- Teks Pilihan:
Apakah ada “pembusukan dan pembiaran” dari dalam dan dimulai dari level birokrasi yang mana, atau memang apa yang dikatakan Kapolri Jenderal Listyo Sigit, ibarat ikan mati, pembusukan itu terjadi dari kepala ikan itu sendiri.
Presiden Prabowo, disarankan agar dalam berbagai arahan kebijakannya, perlu juga melakukan langkah-langkah sistemtik dan taktis, untuk mencegah meluasnya potensi gerakan pembusukan dan pembiaran kebijakan dan implementasi kebijakan yang merugikan rakyat, bahkan pemerintahan dan negara yang sedang dipimpin oleh Prbowo.
Dari fakta-fakta kejadian satu semester Pemerintah Prabowo, sudah terendus dan menjadi pembicaraan masyarakat luas bahwa para Menteri GENGSOP ( Geng Solo Oligarki dan Parcok) terindikasi terjadinya konspirasi gerakan pembusukan dan pembiaran kebijakan.

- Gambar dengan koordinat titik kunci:
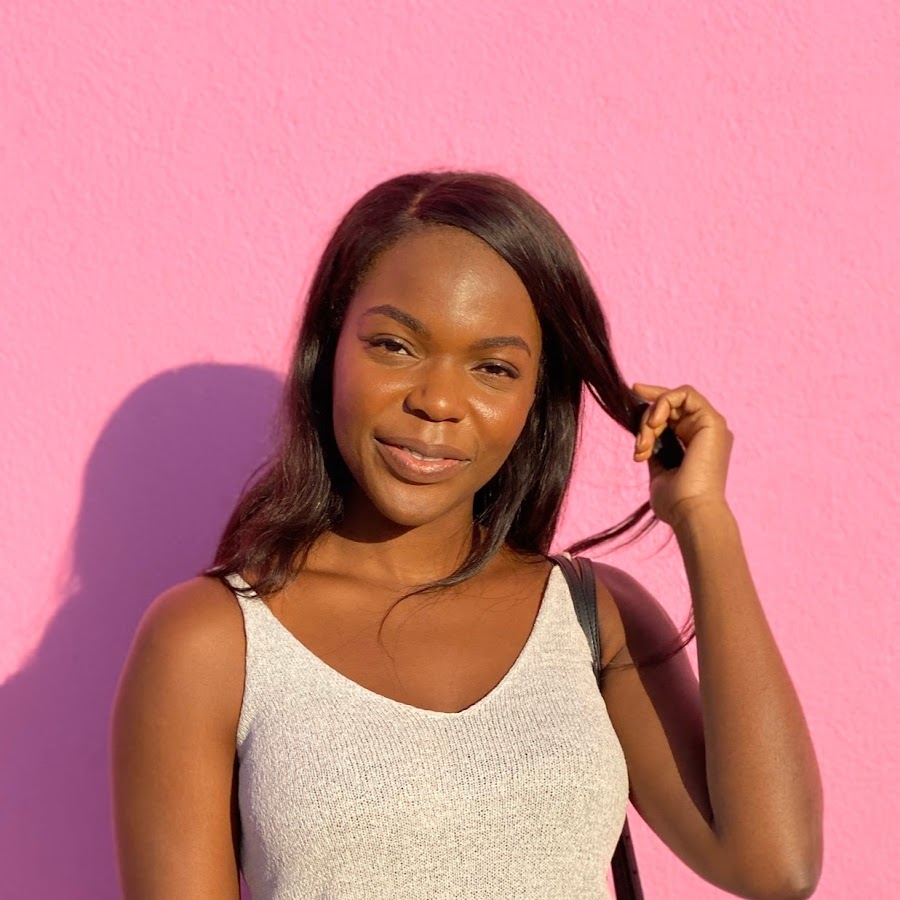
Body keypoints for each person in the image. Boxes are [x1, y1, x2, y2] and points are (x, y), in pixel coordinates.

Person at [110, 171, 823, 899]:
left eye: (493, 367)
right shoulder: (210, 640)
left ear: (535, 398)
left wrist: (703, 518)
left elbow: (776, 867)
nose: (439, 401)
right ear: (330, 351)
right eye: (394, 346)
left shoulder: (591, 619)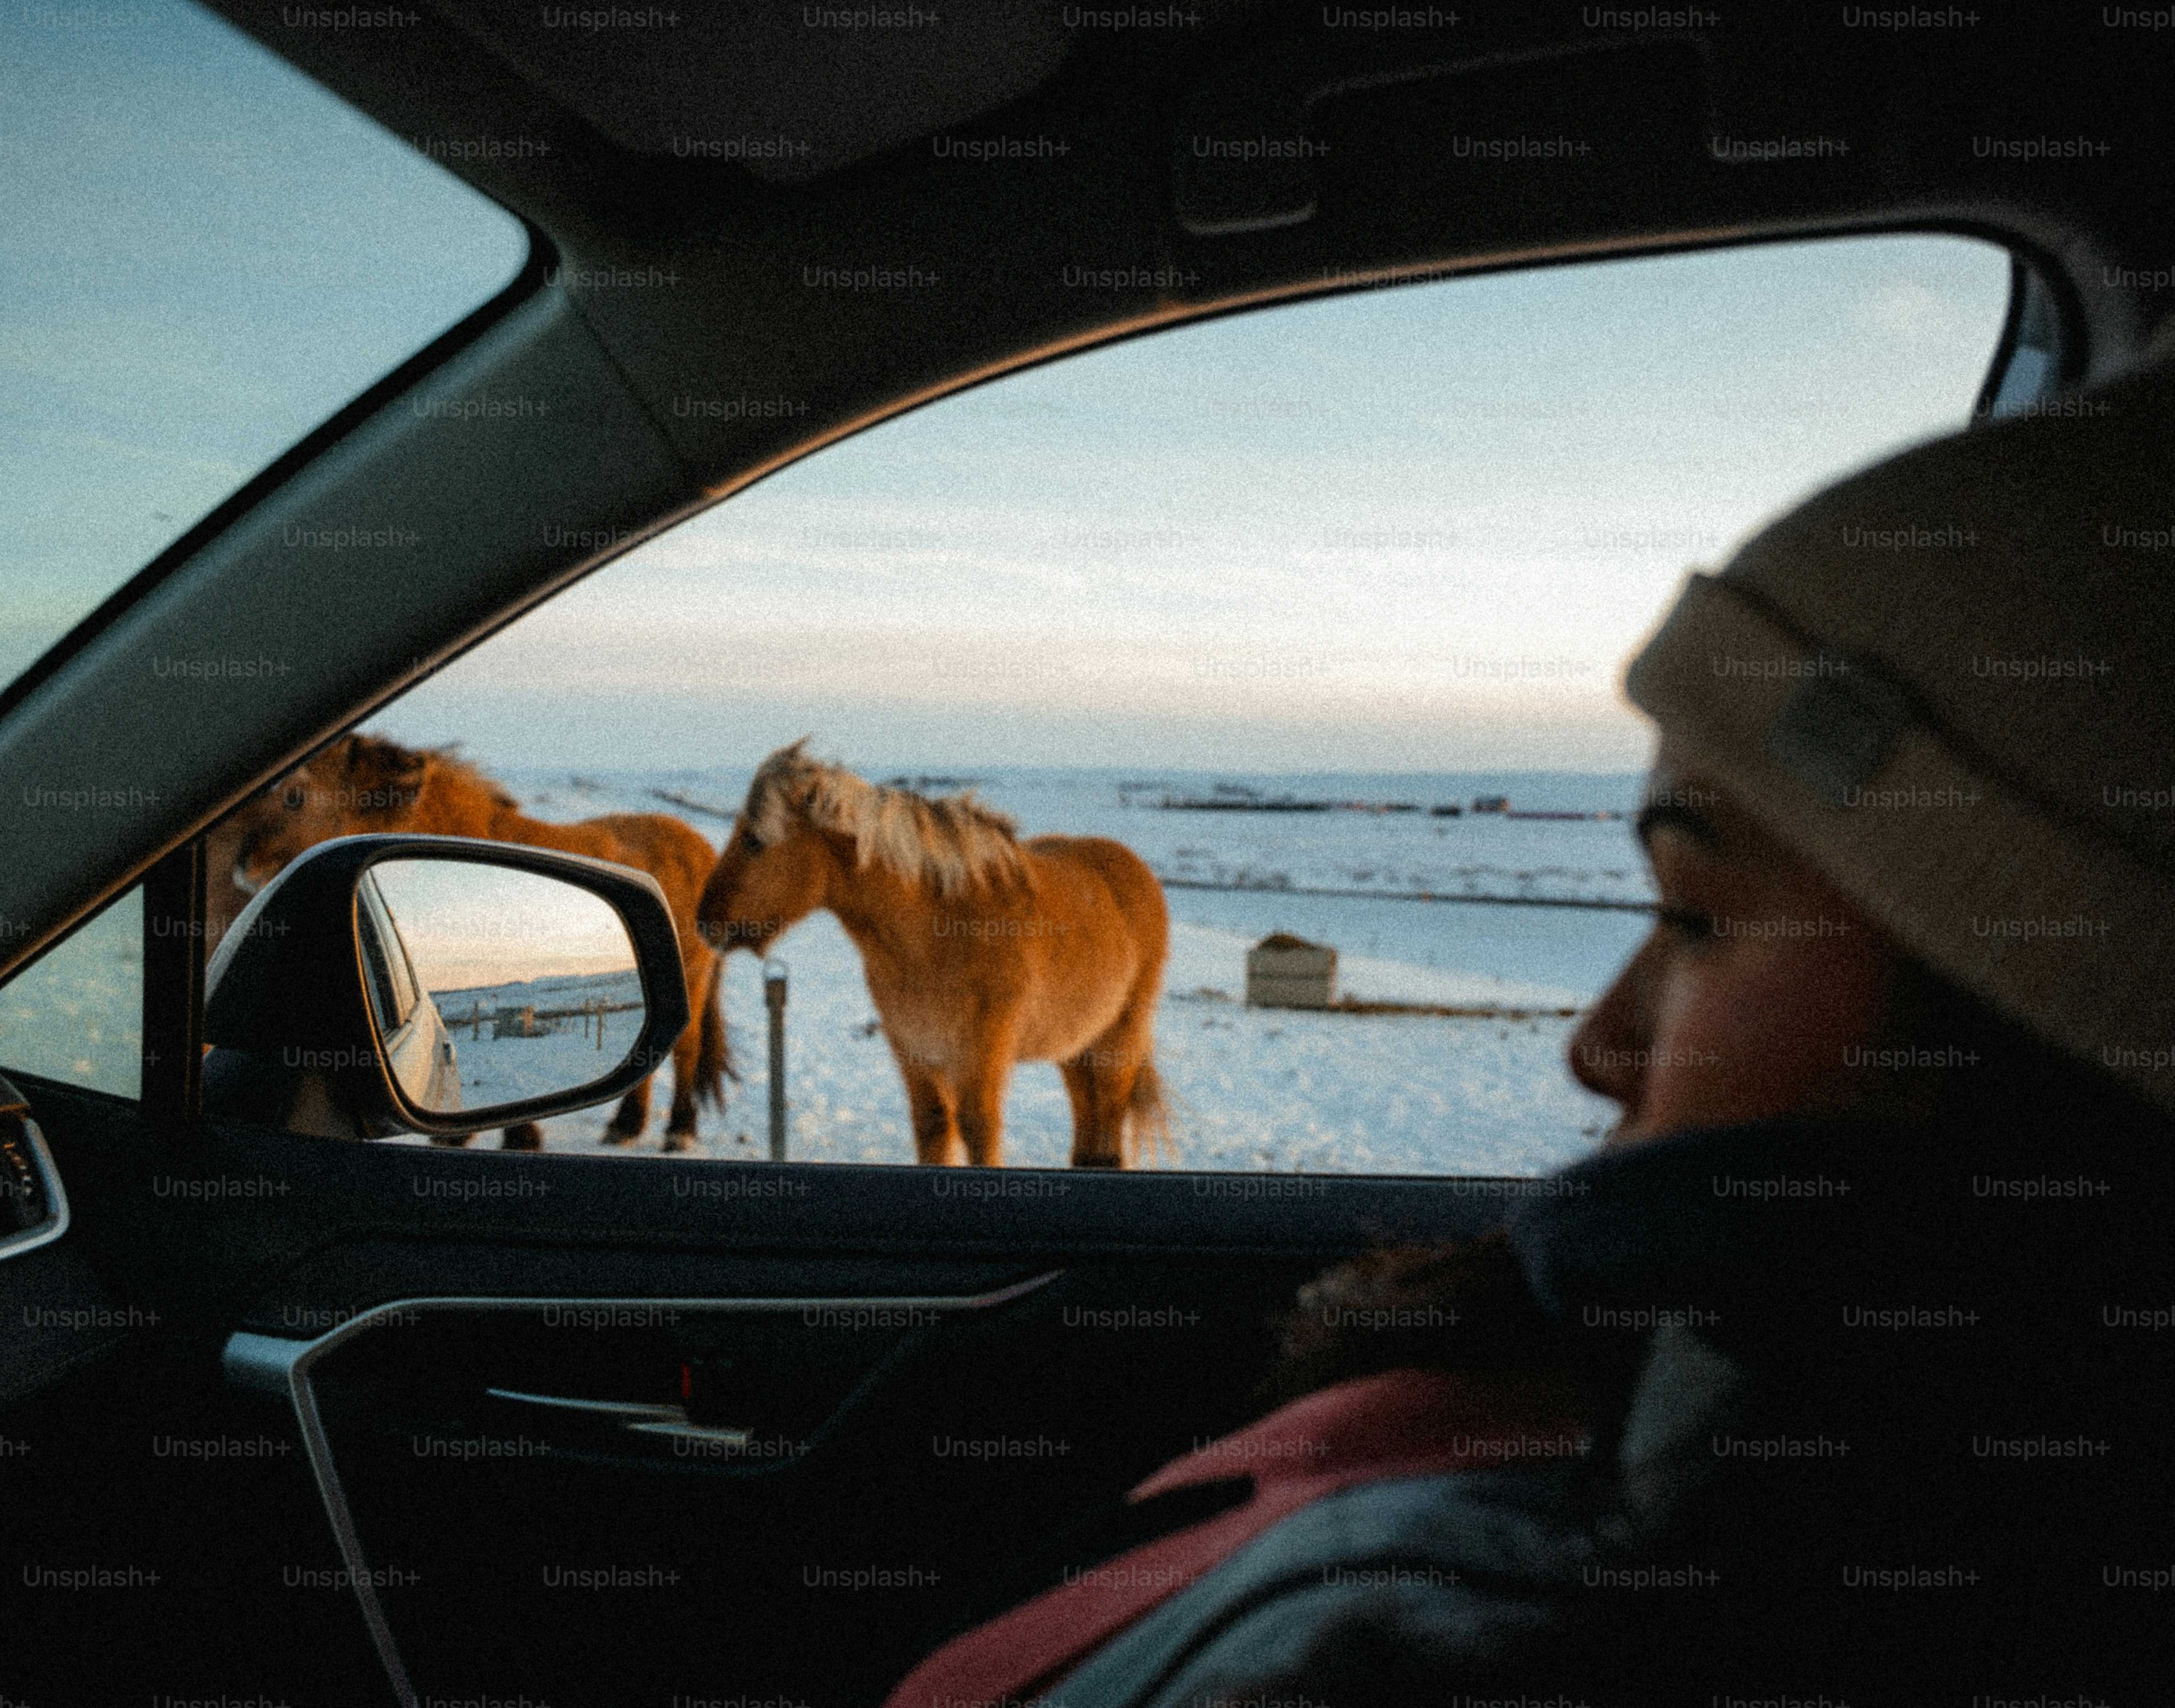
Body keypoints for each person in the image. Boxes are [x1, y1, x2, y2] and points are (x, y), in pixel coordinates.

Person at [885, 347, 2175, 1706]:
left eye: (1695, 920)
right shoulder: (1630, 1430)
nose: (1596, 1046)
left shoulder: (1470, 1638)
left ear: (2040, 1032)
==
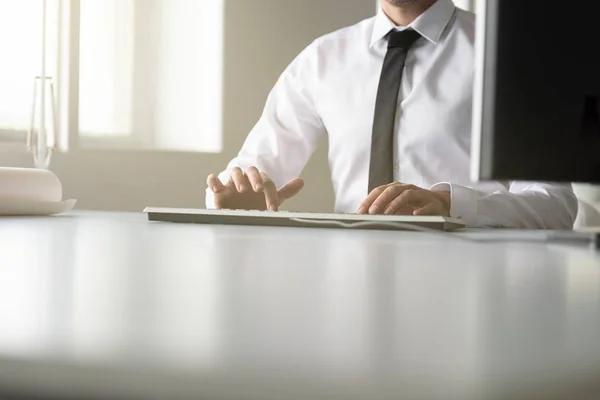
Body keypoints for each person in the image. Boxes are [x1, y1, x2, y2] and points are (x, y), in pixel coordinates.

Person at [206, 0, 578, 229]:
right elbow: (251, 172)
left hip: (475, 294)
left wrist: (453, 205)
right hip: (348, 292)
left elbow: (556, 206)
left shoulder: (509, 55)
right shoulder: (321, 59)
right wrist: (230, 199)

- Kegiatan:
1. Salin dari teks pilihan bagian mulai dari "Dari fakta-fakta kejadian" sampai dengan "dan pembiaran kebijakan.", sama persis huruf demi huruf.
2. Berdasarkan teks tentang pembusukan kebijakan, untuk apa Presiden Prabowo disarankan mengambil langkah yang sistematis dan taktis? Jawab dalam satu sampai tiga kalimat.

- Hasil Tugas:
1.
Dari fakta-fakta kejadian satu semester Pemerintah Prabowo, sudah terendus dan menjadi pembicaraan masyarakat luas bahwa para Menteri GENGSOP ( Geng Solo Oligarki dan Parcok) terindikasi terjadinya konspirasi gerakan pembusukan dan pembiaran kebijakan.

2. Langkah itu disarankan untuk mencegah meluasnya potensi gerakan pembusukan dan pembiaran kebijakan serta pelaksanaannya. Gerakan itu merugikan rakyat, bahkan juga pemerintahan dan negara yang sedang ia pimpin.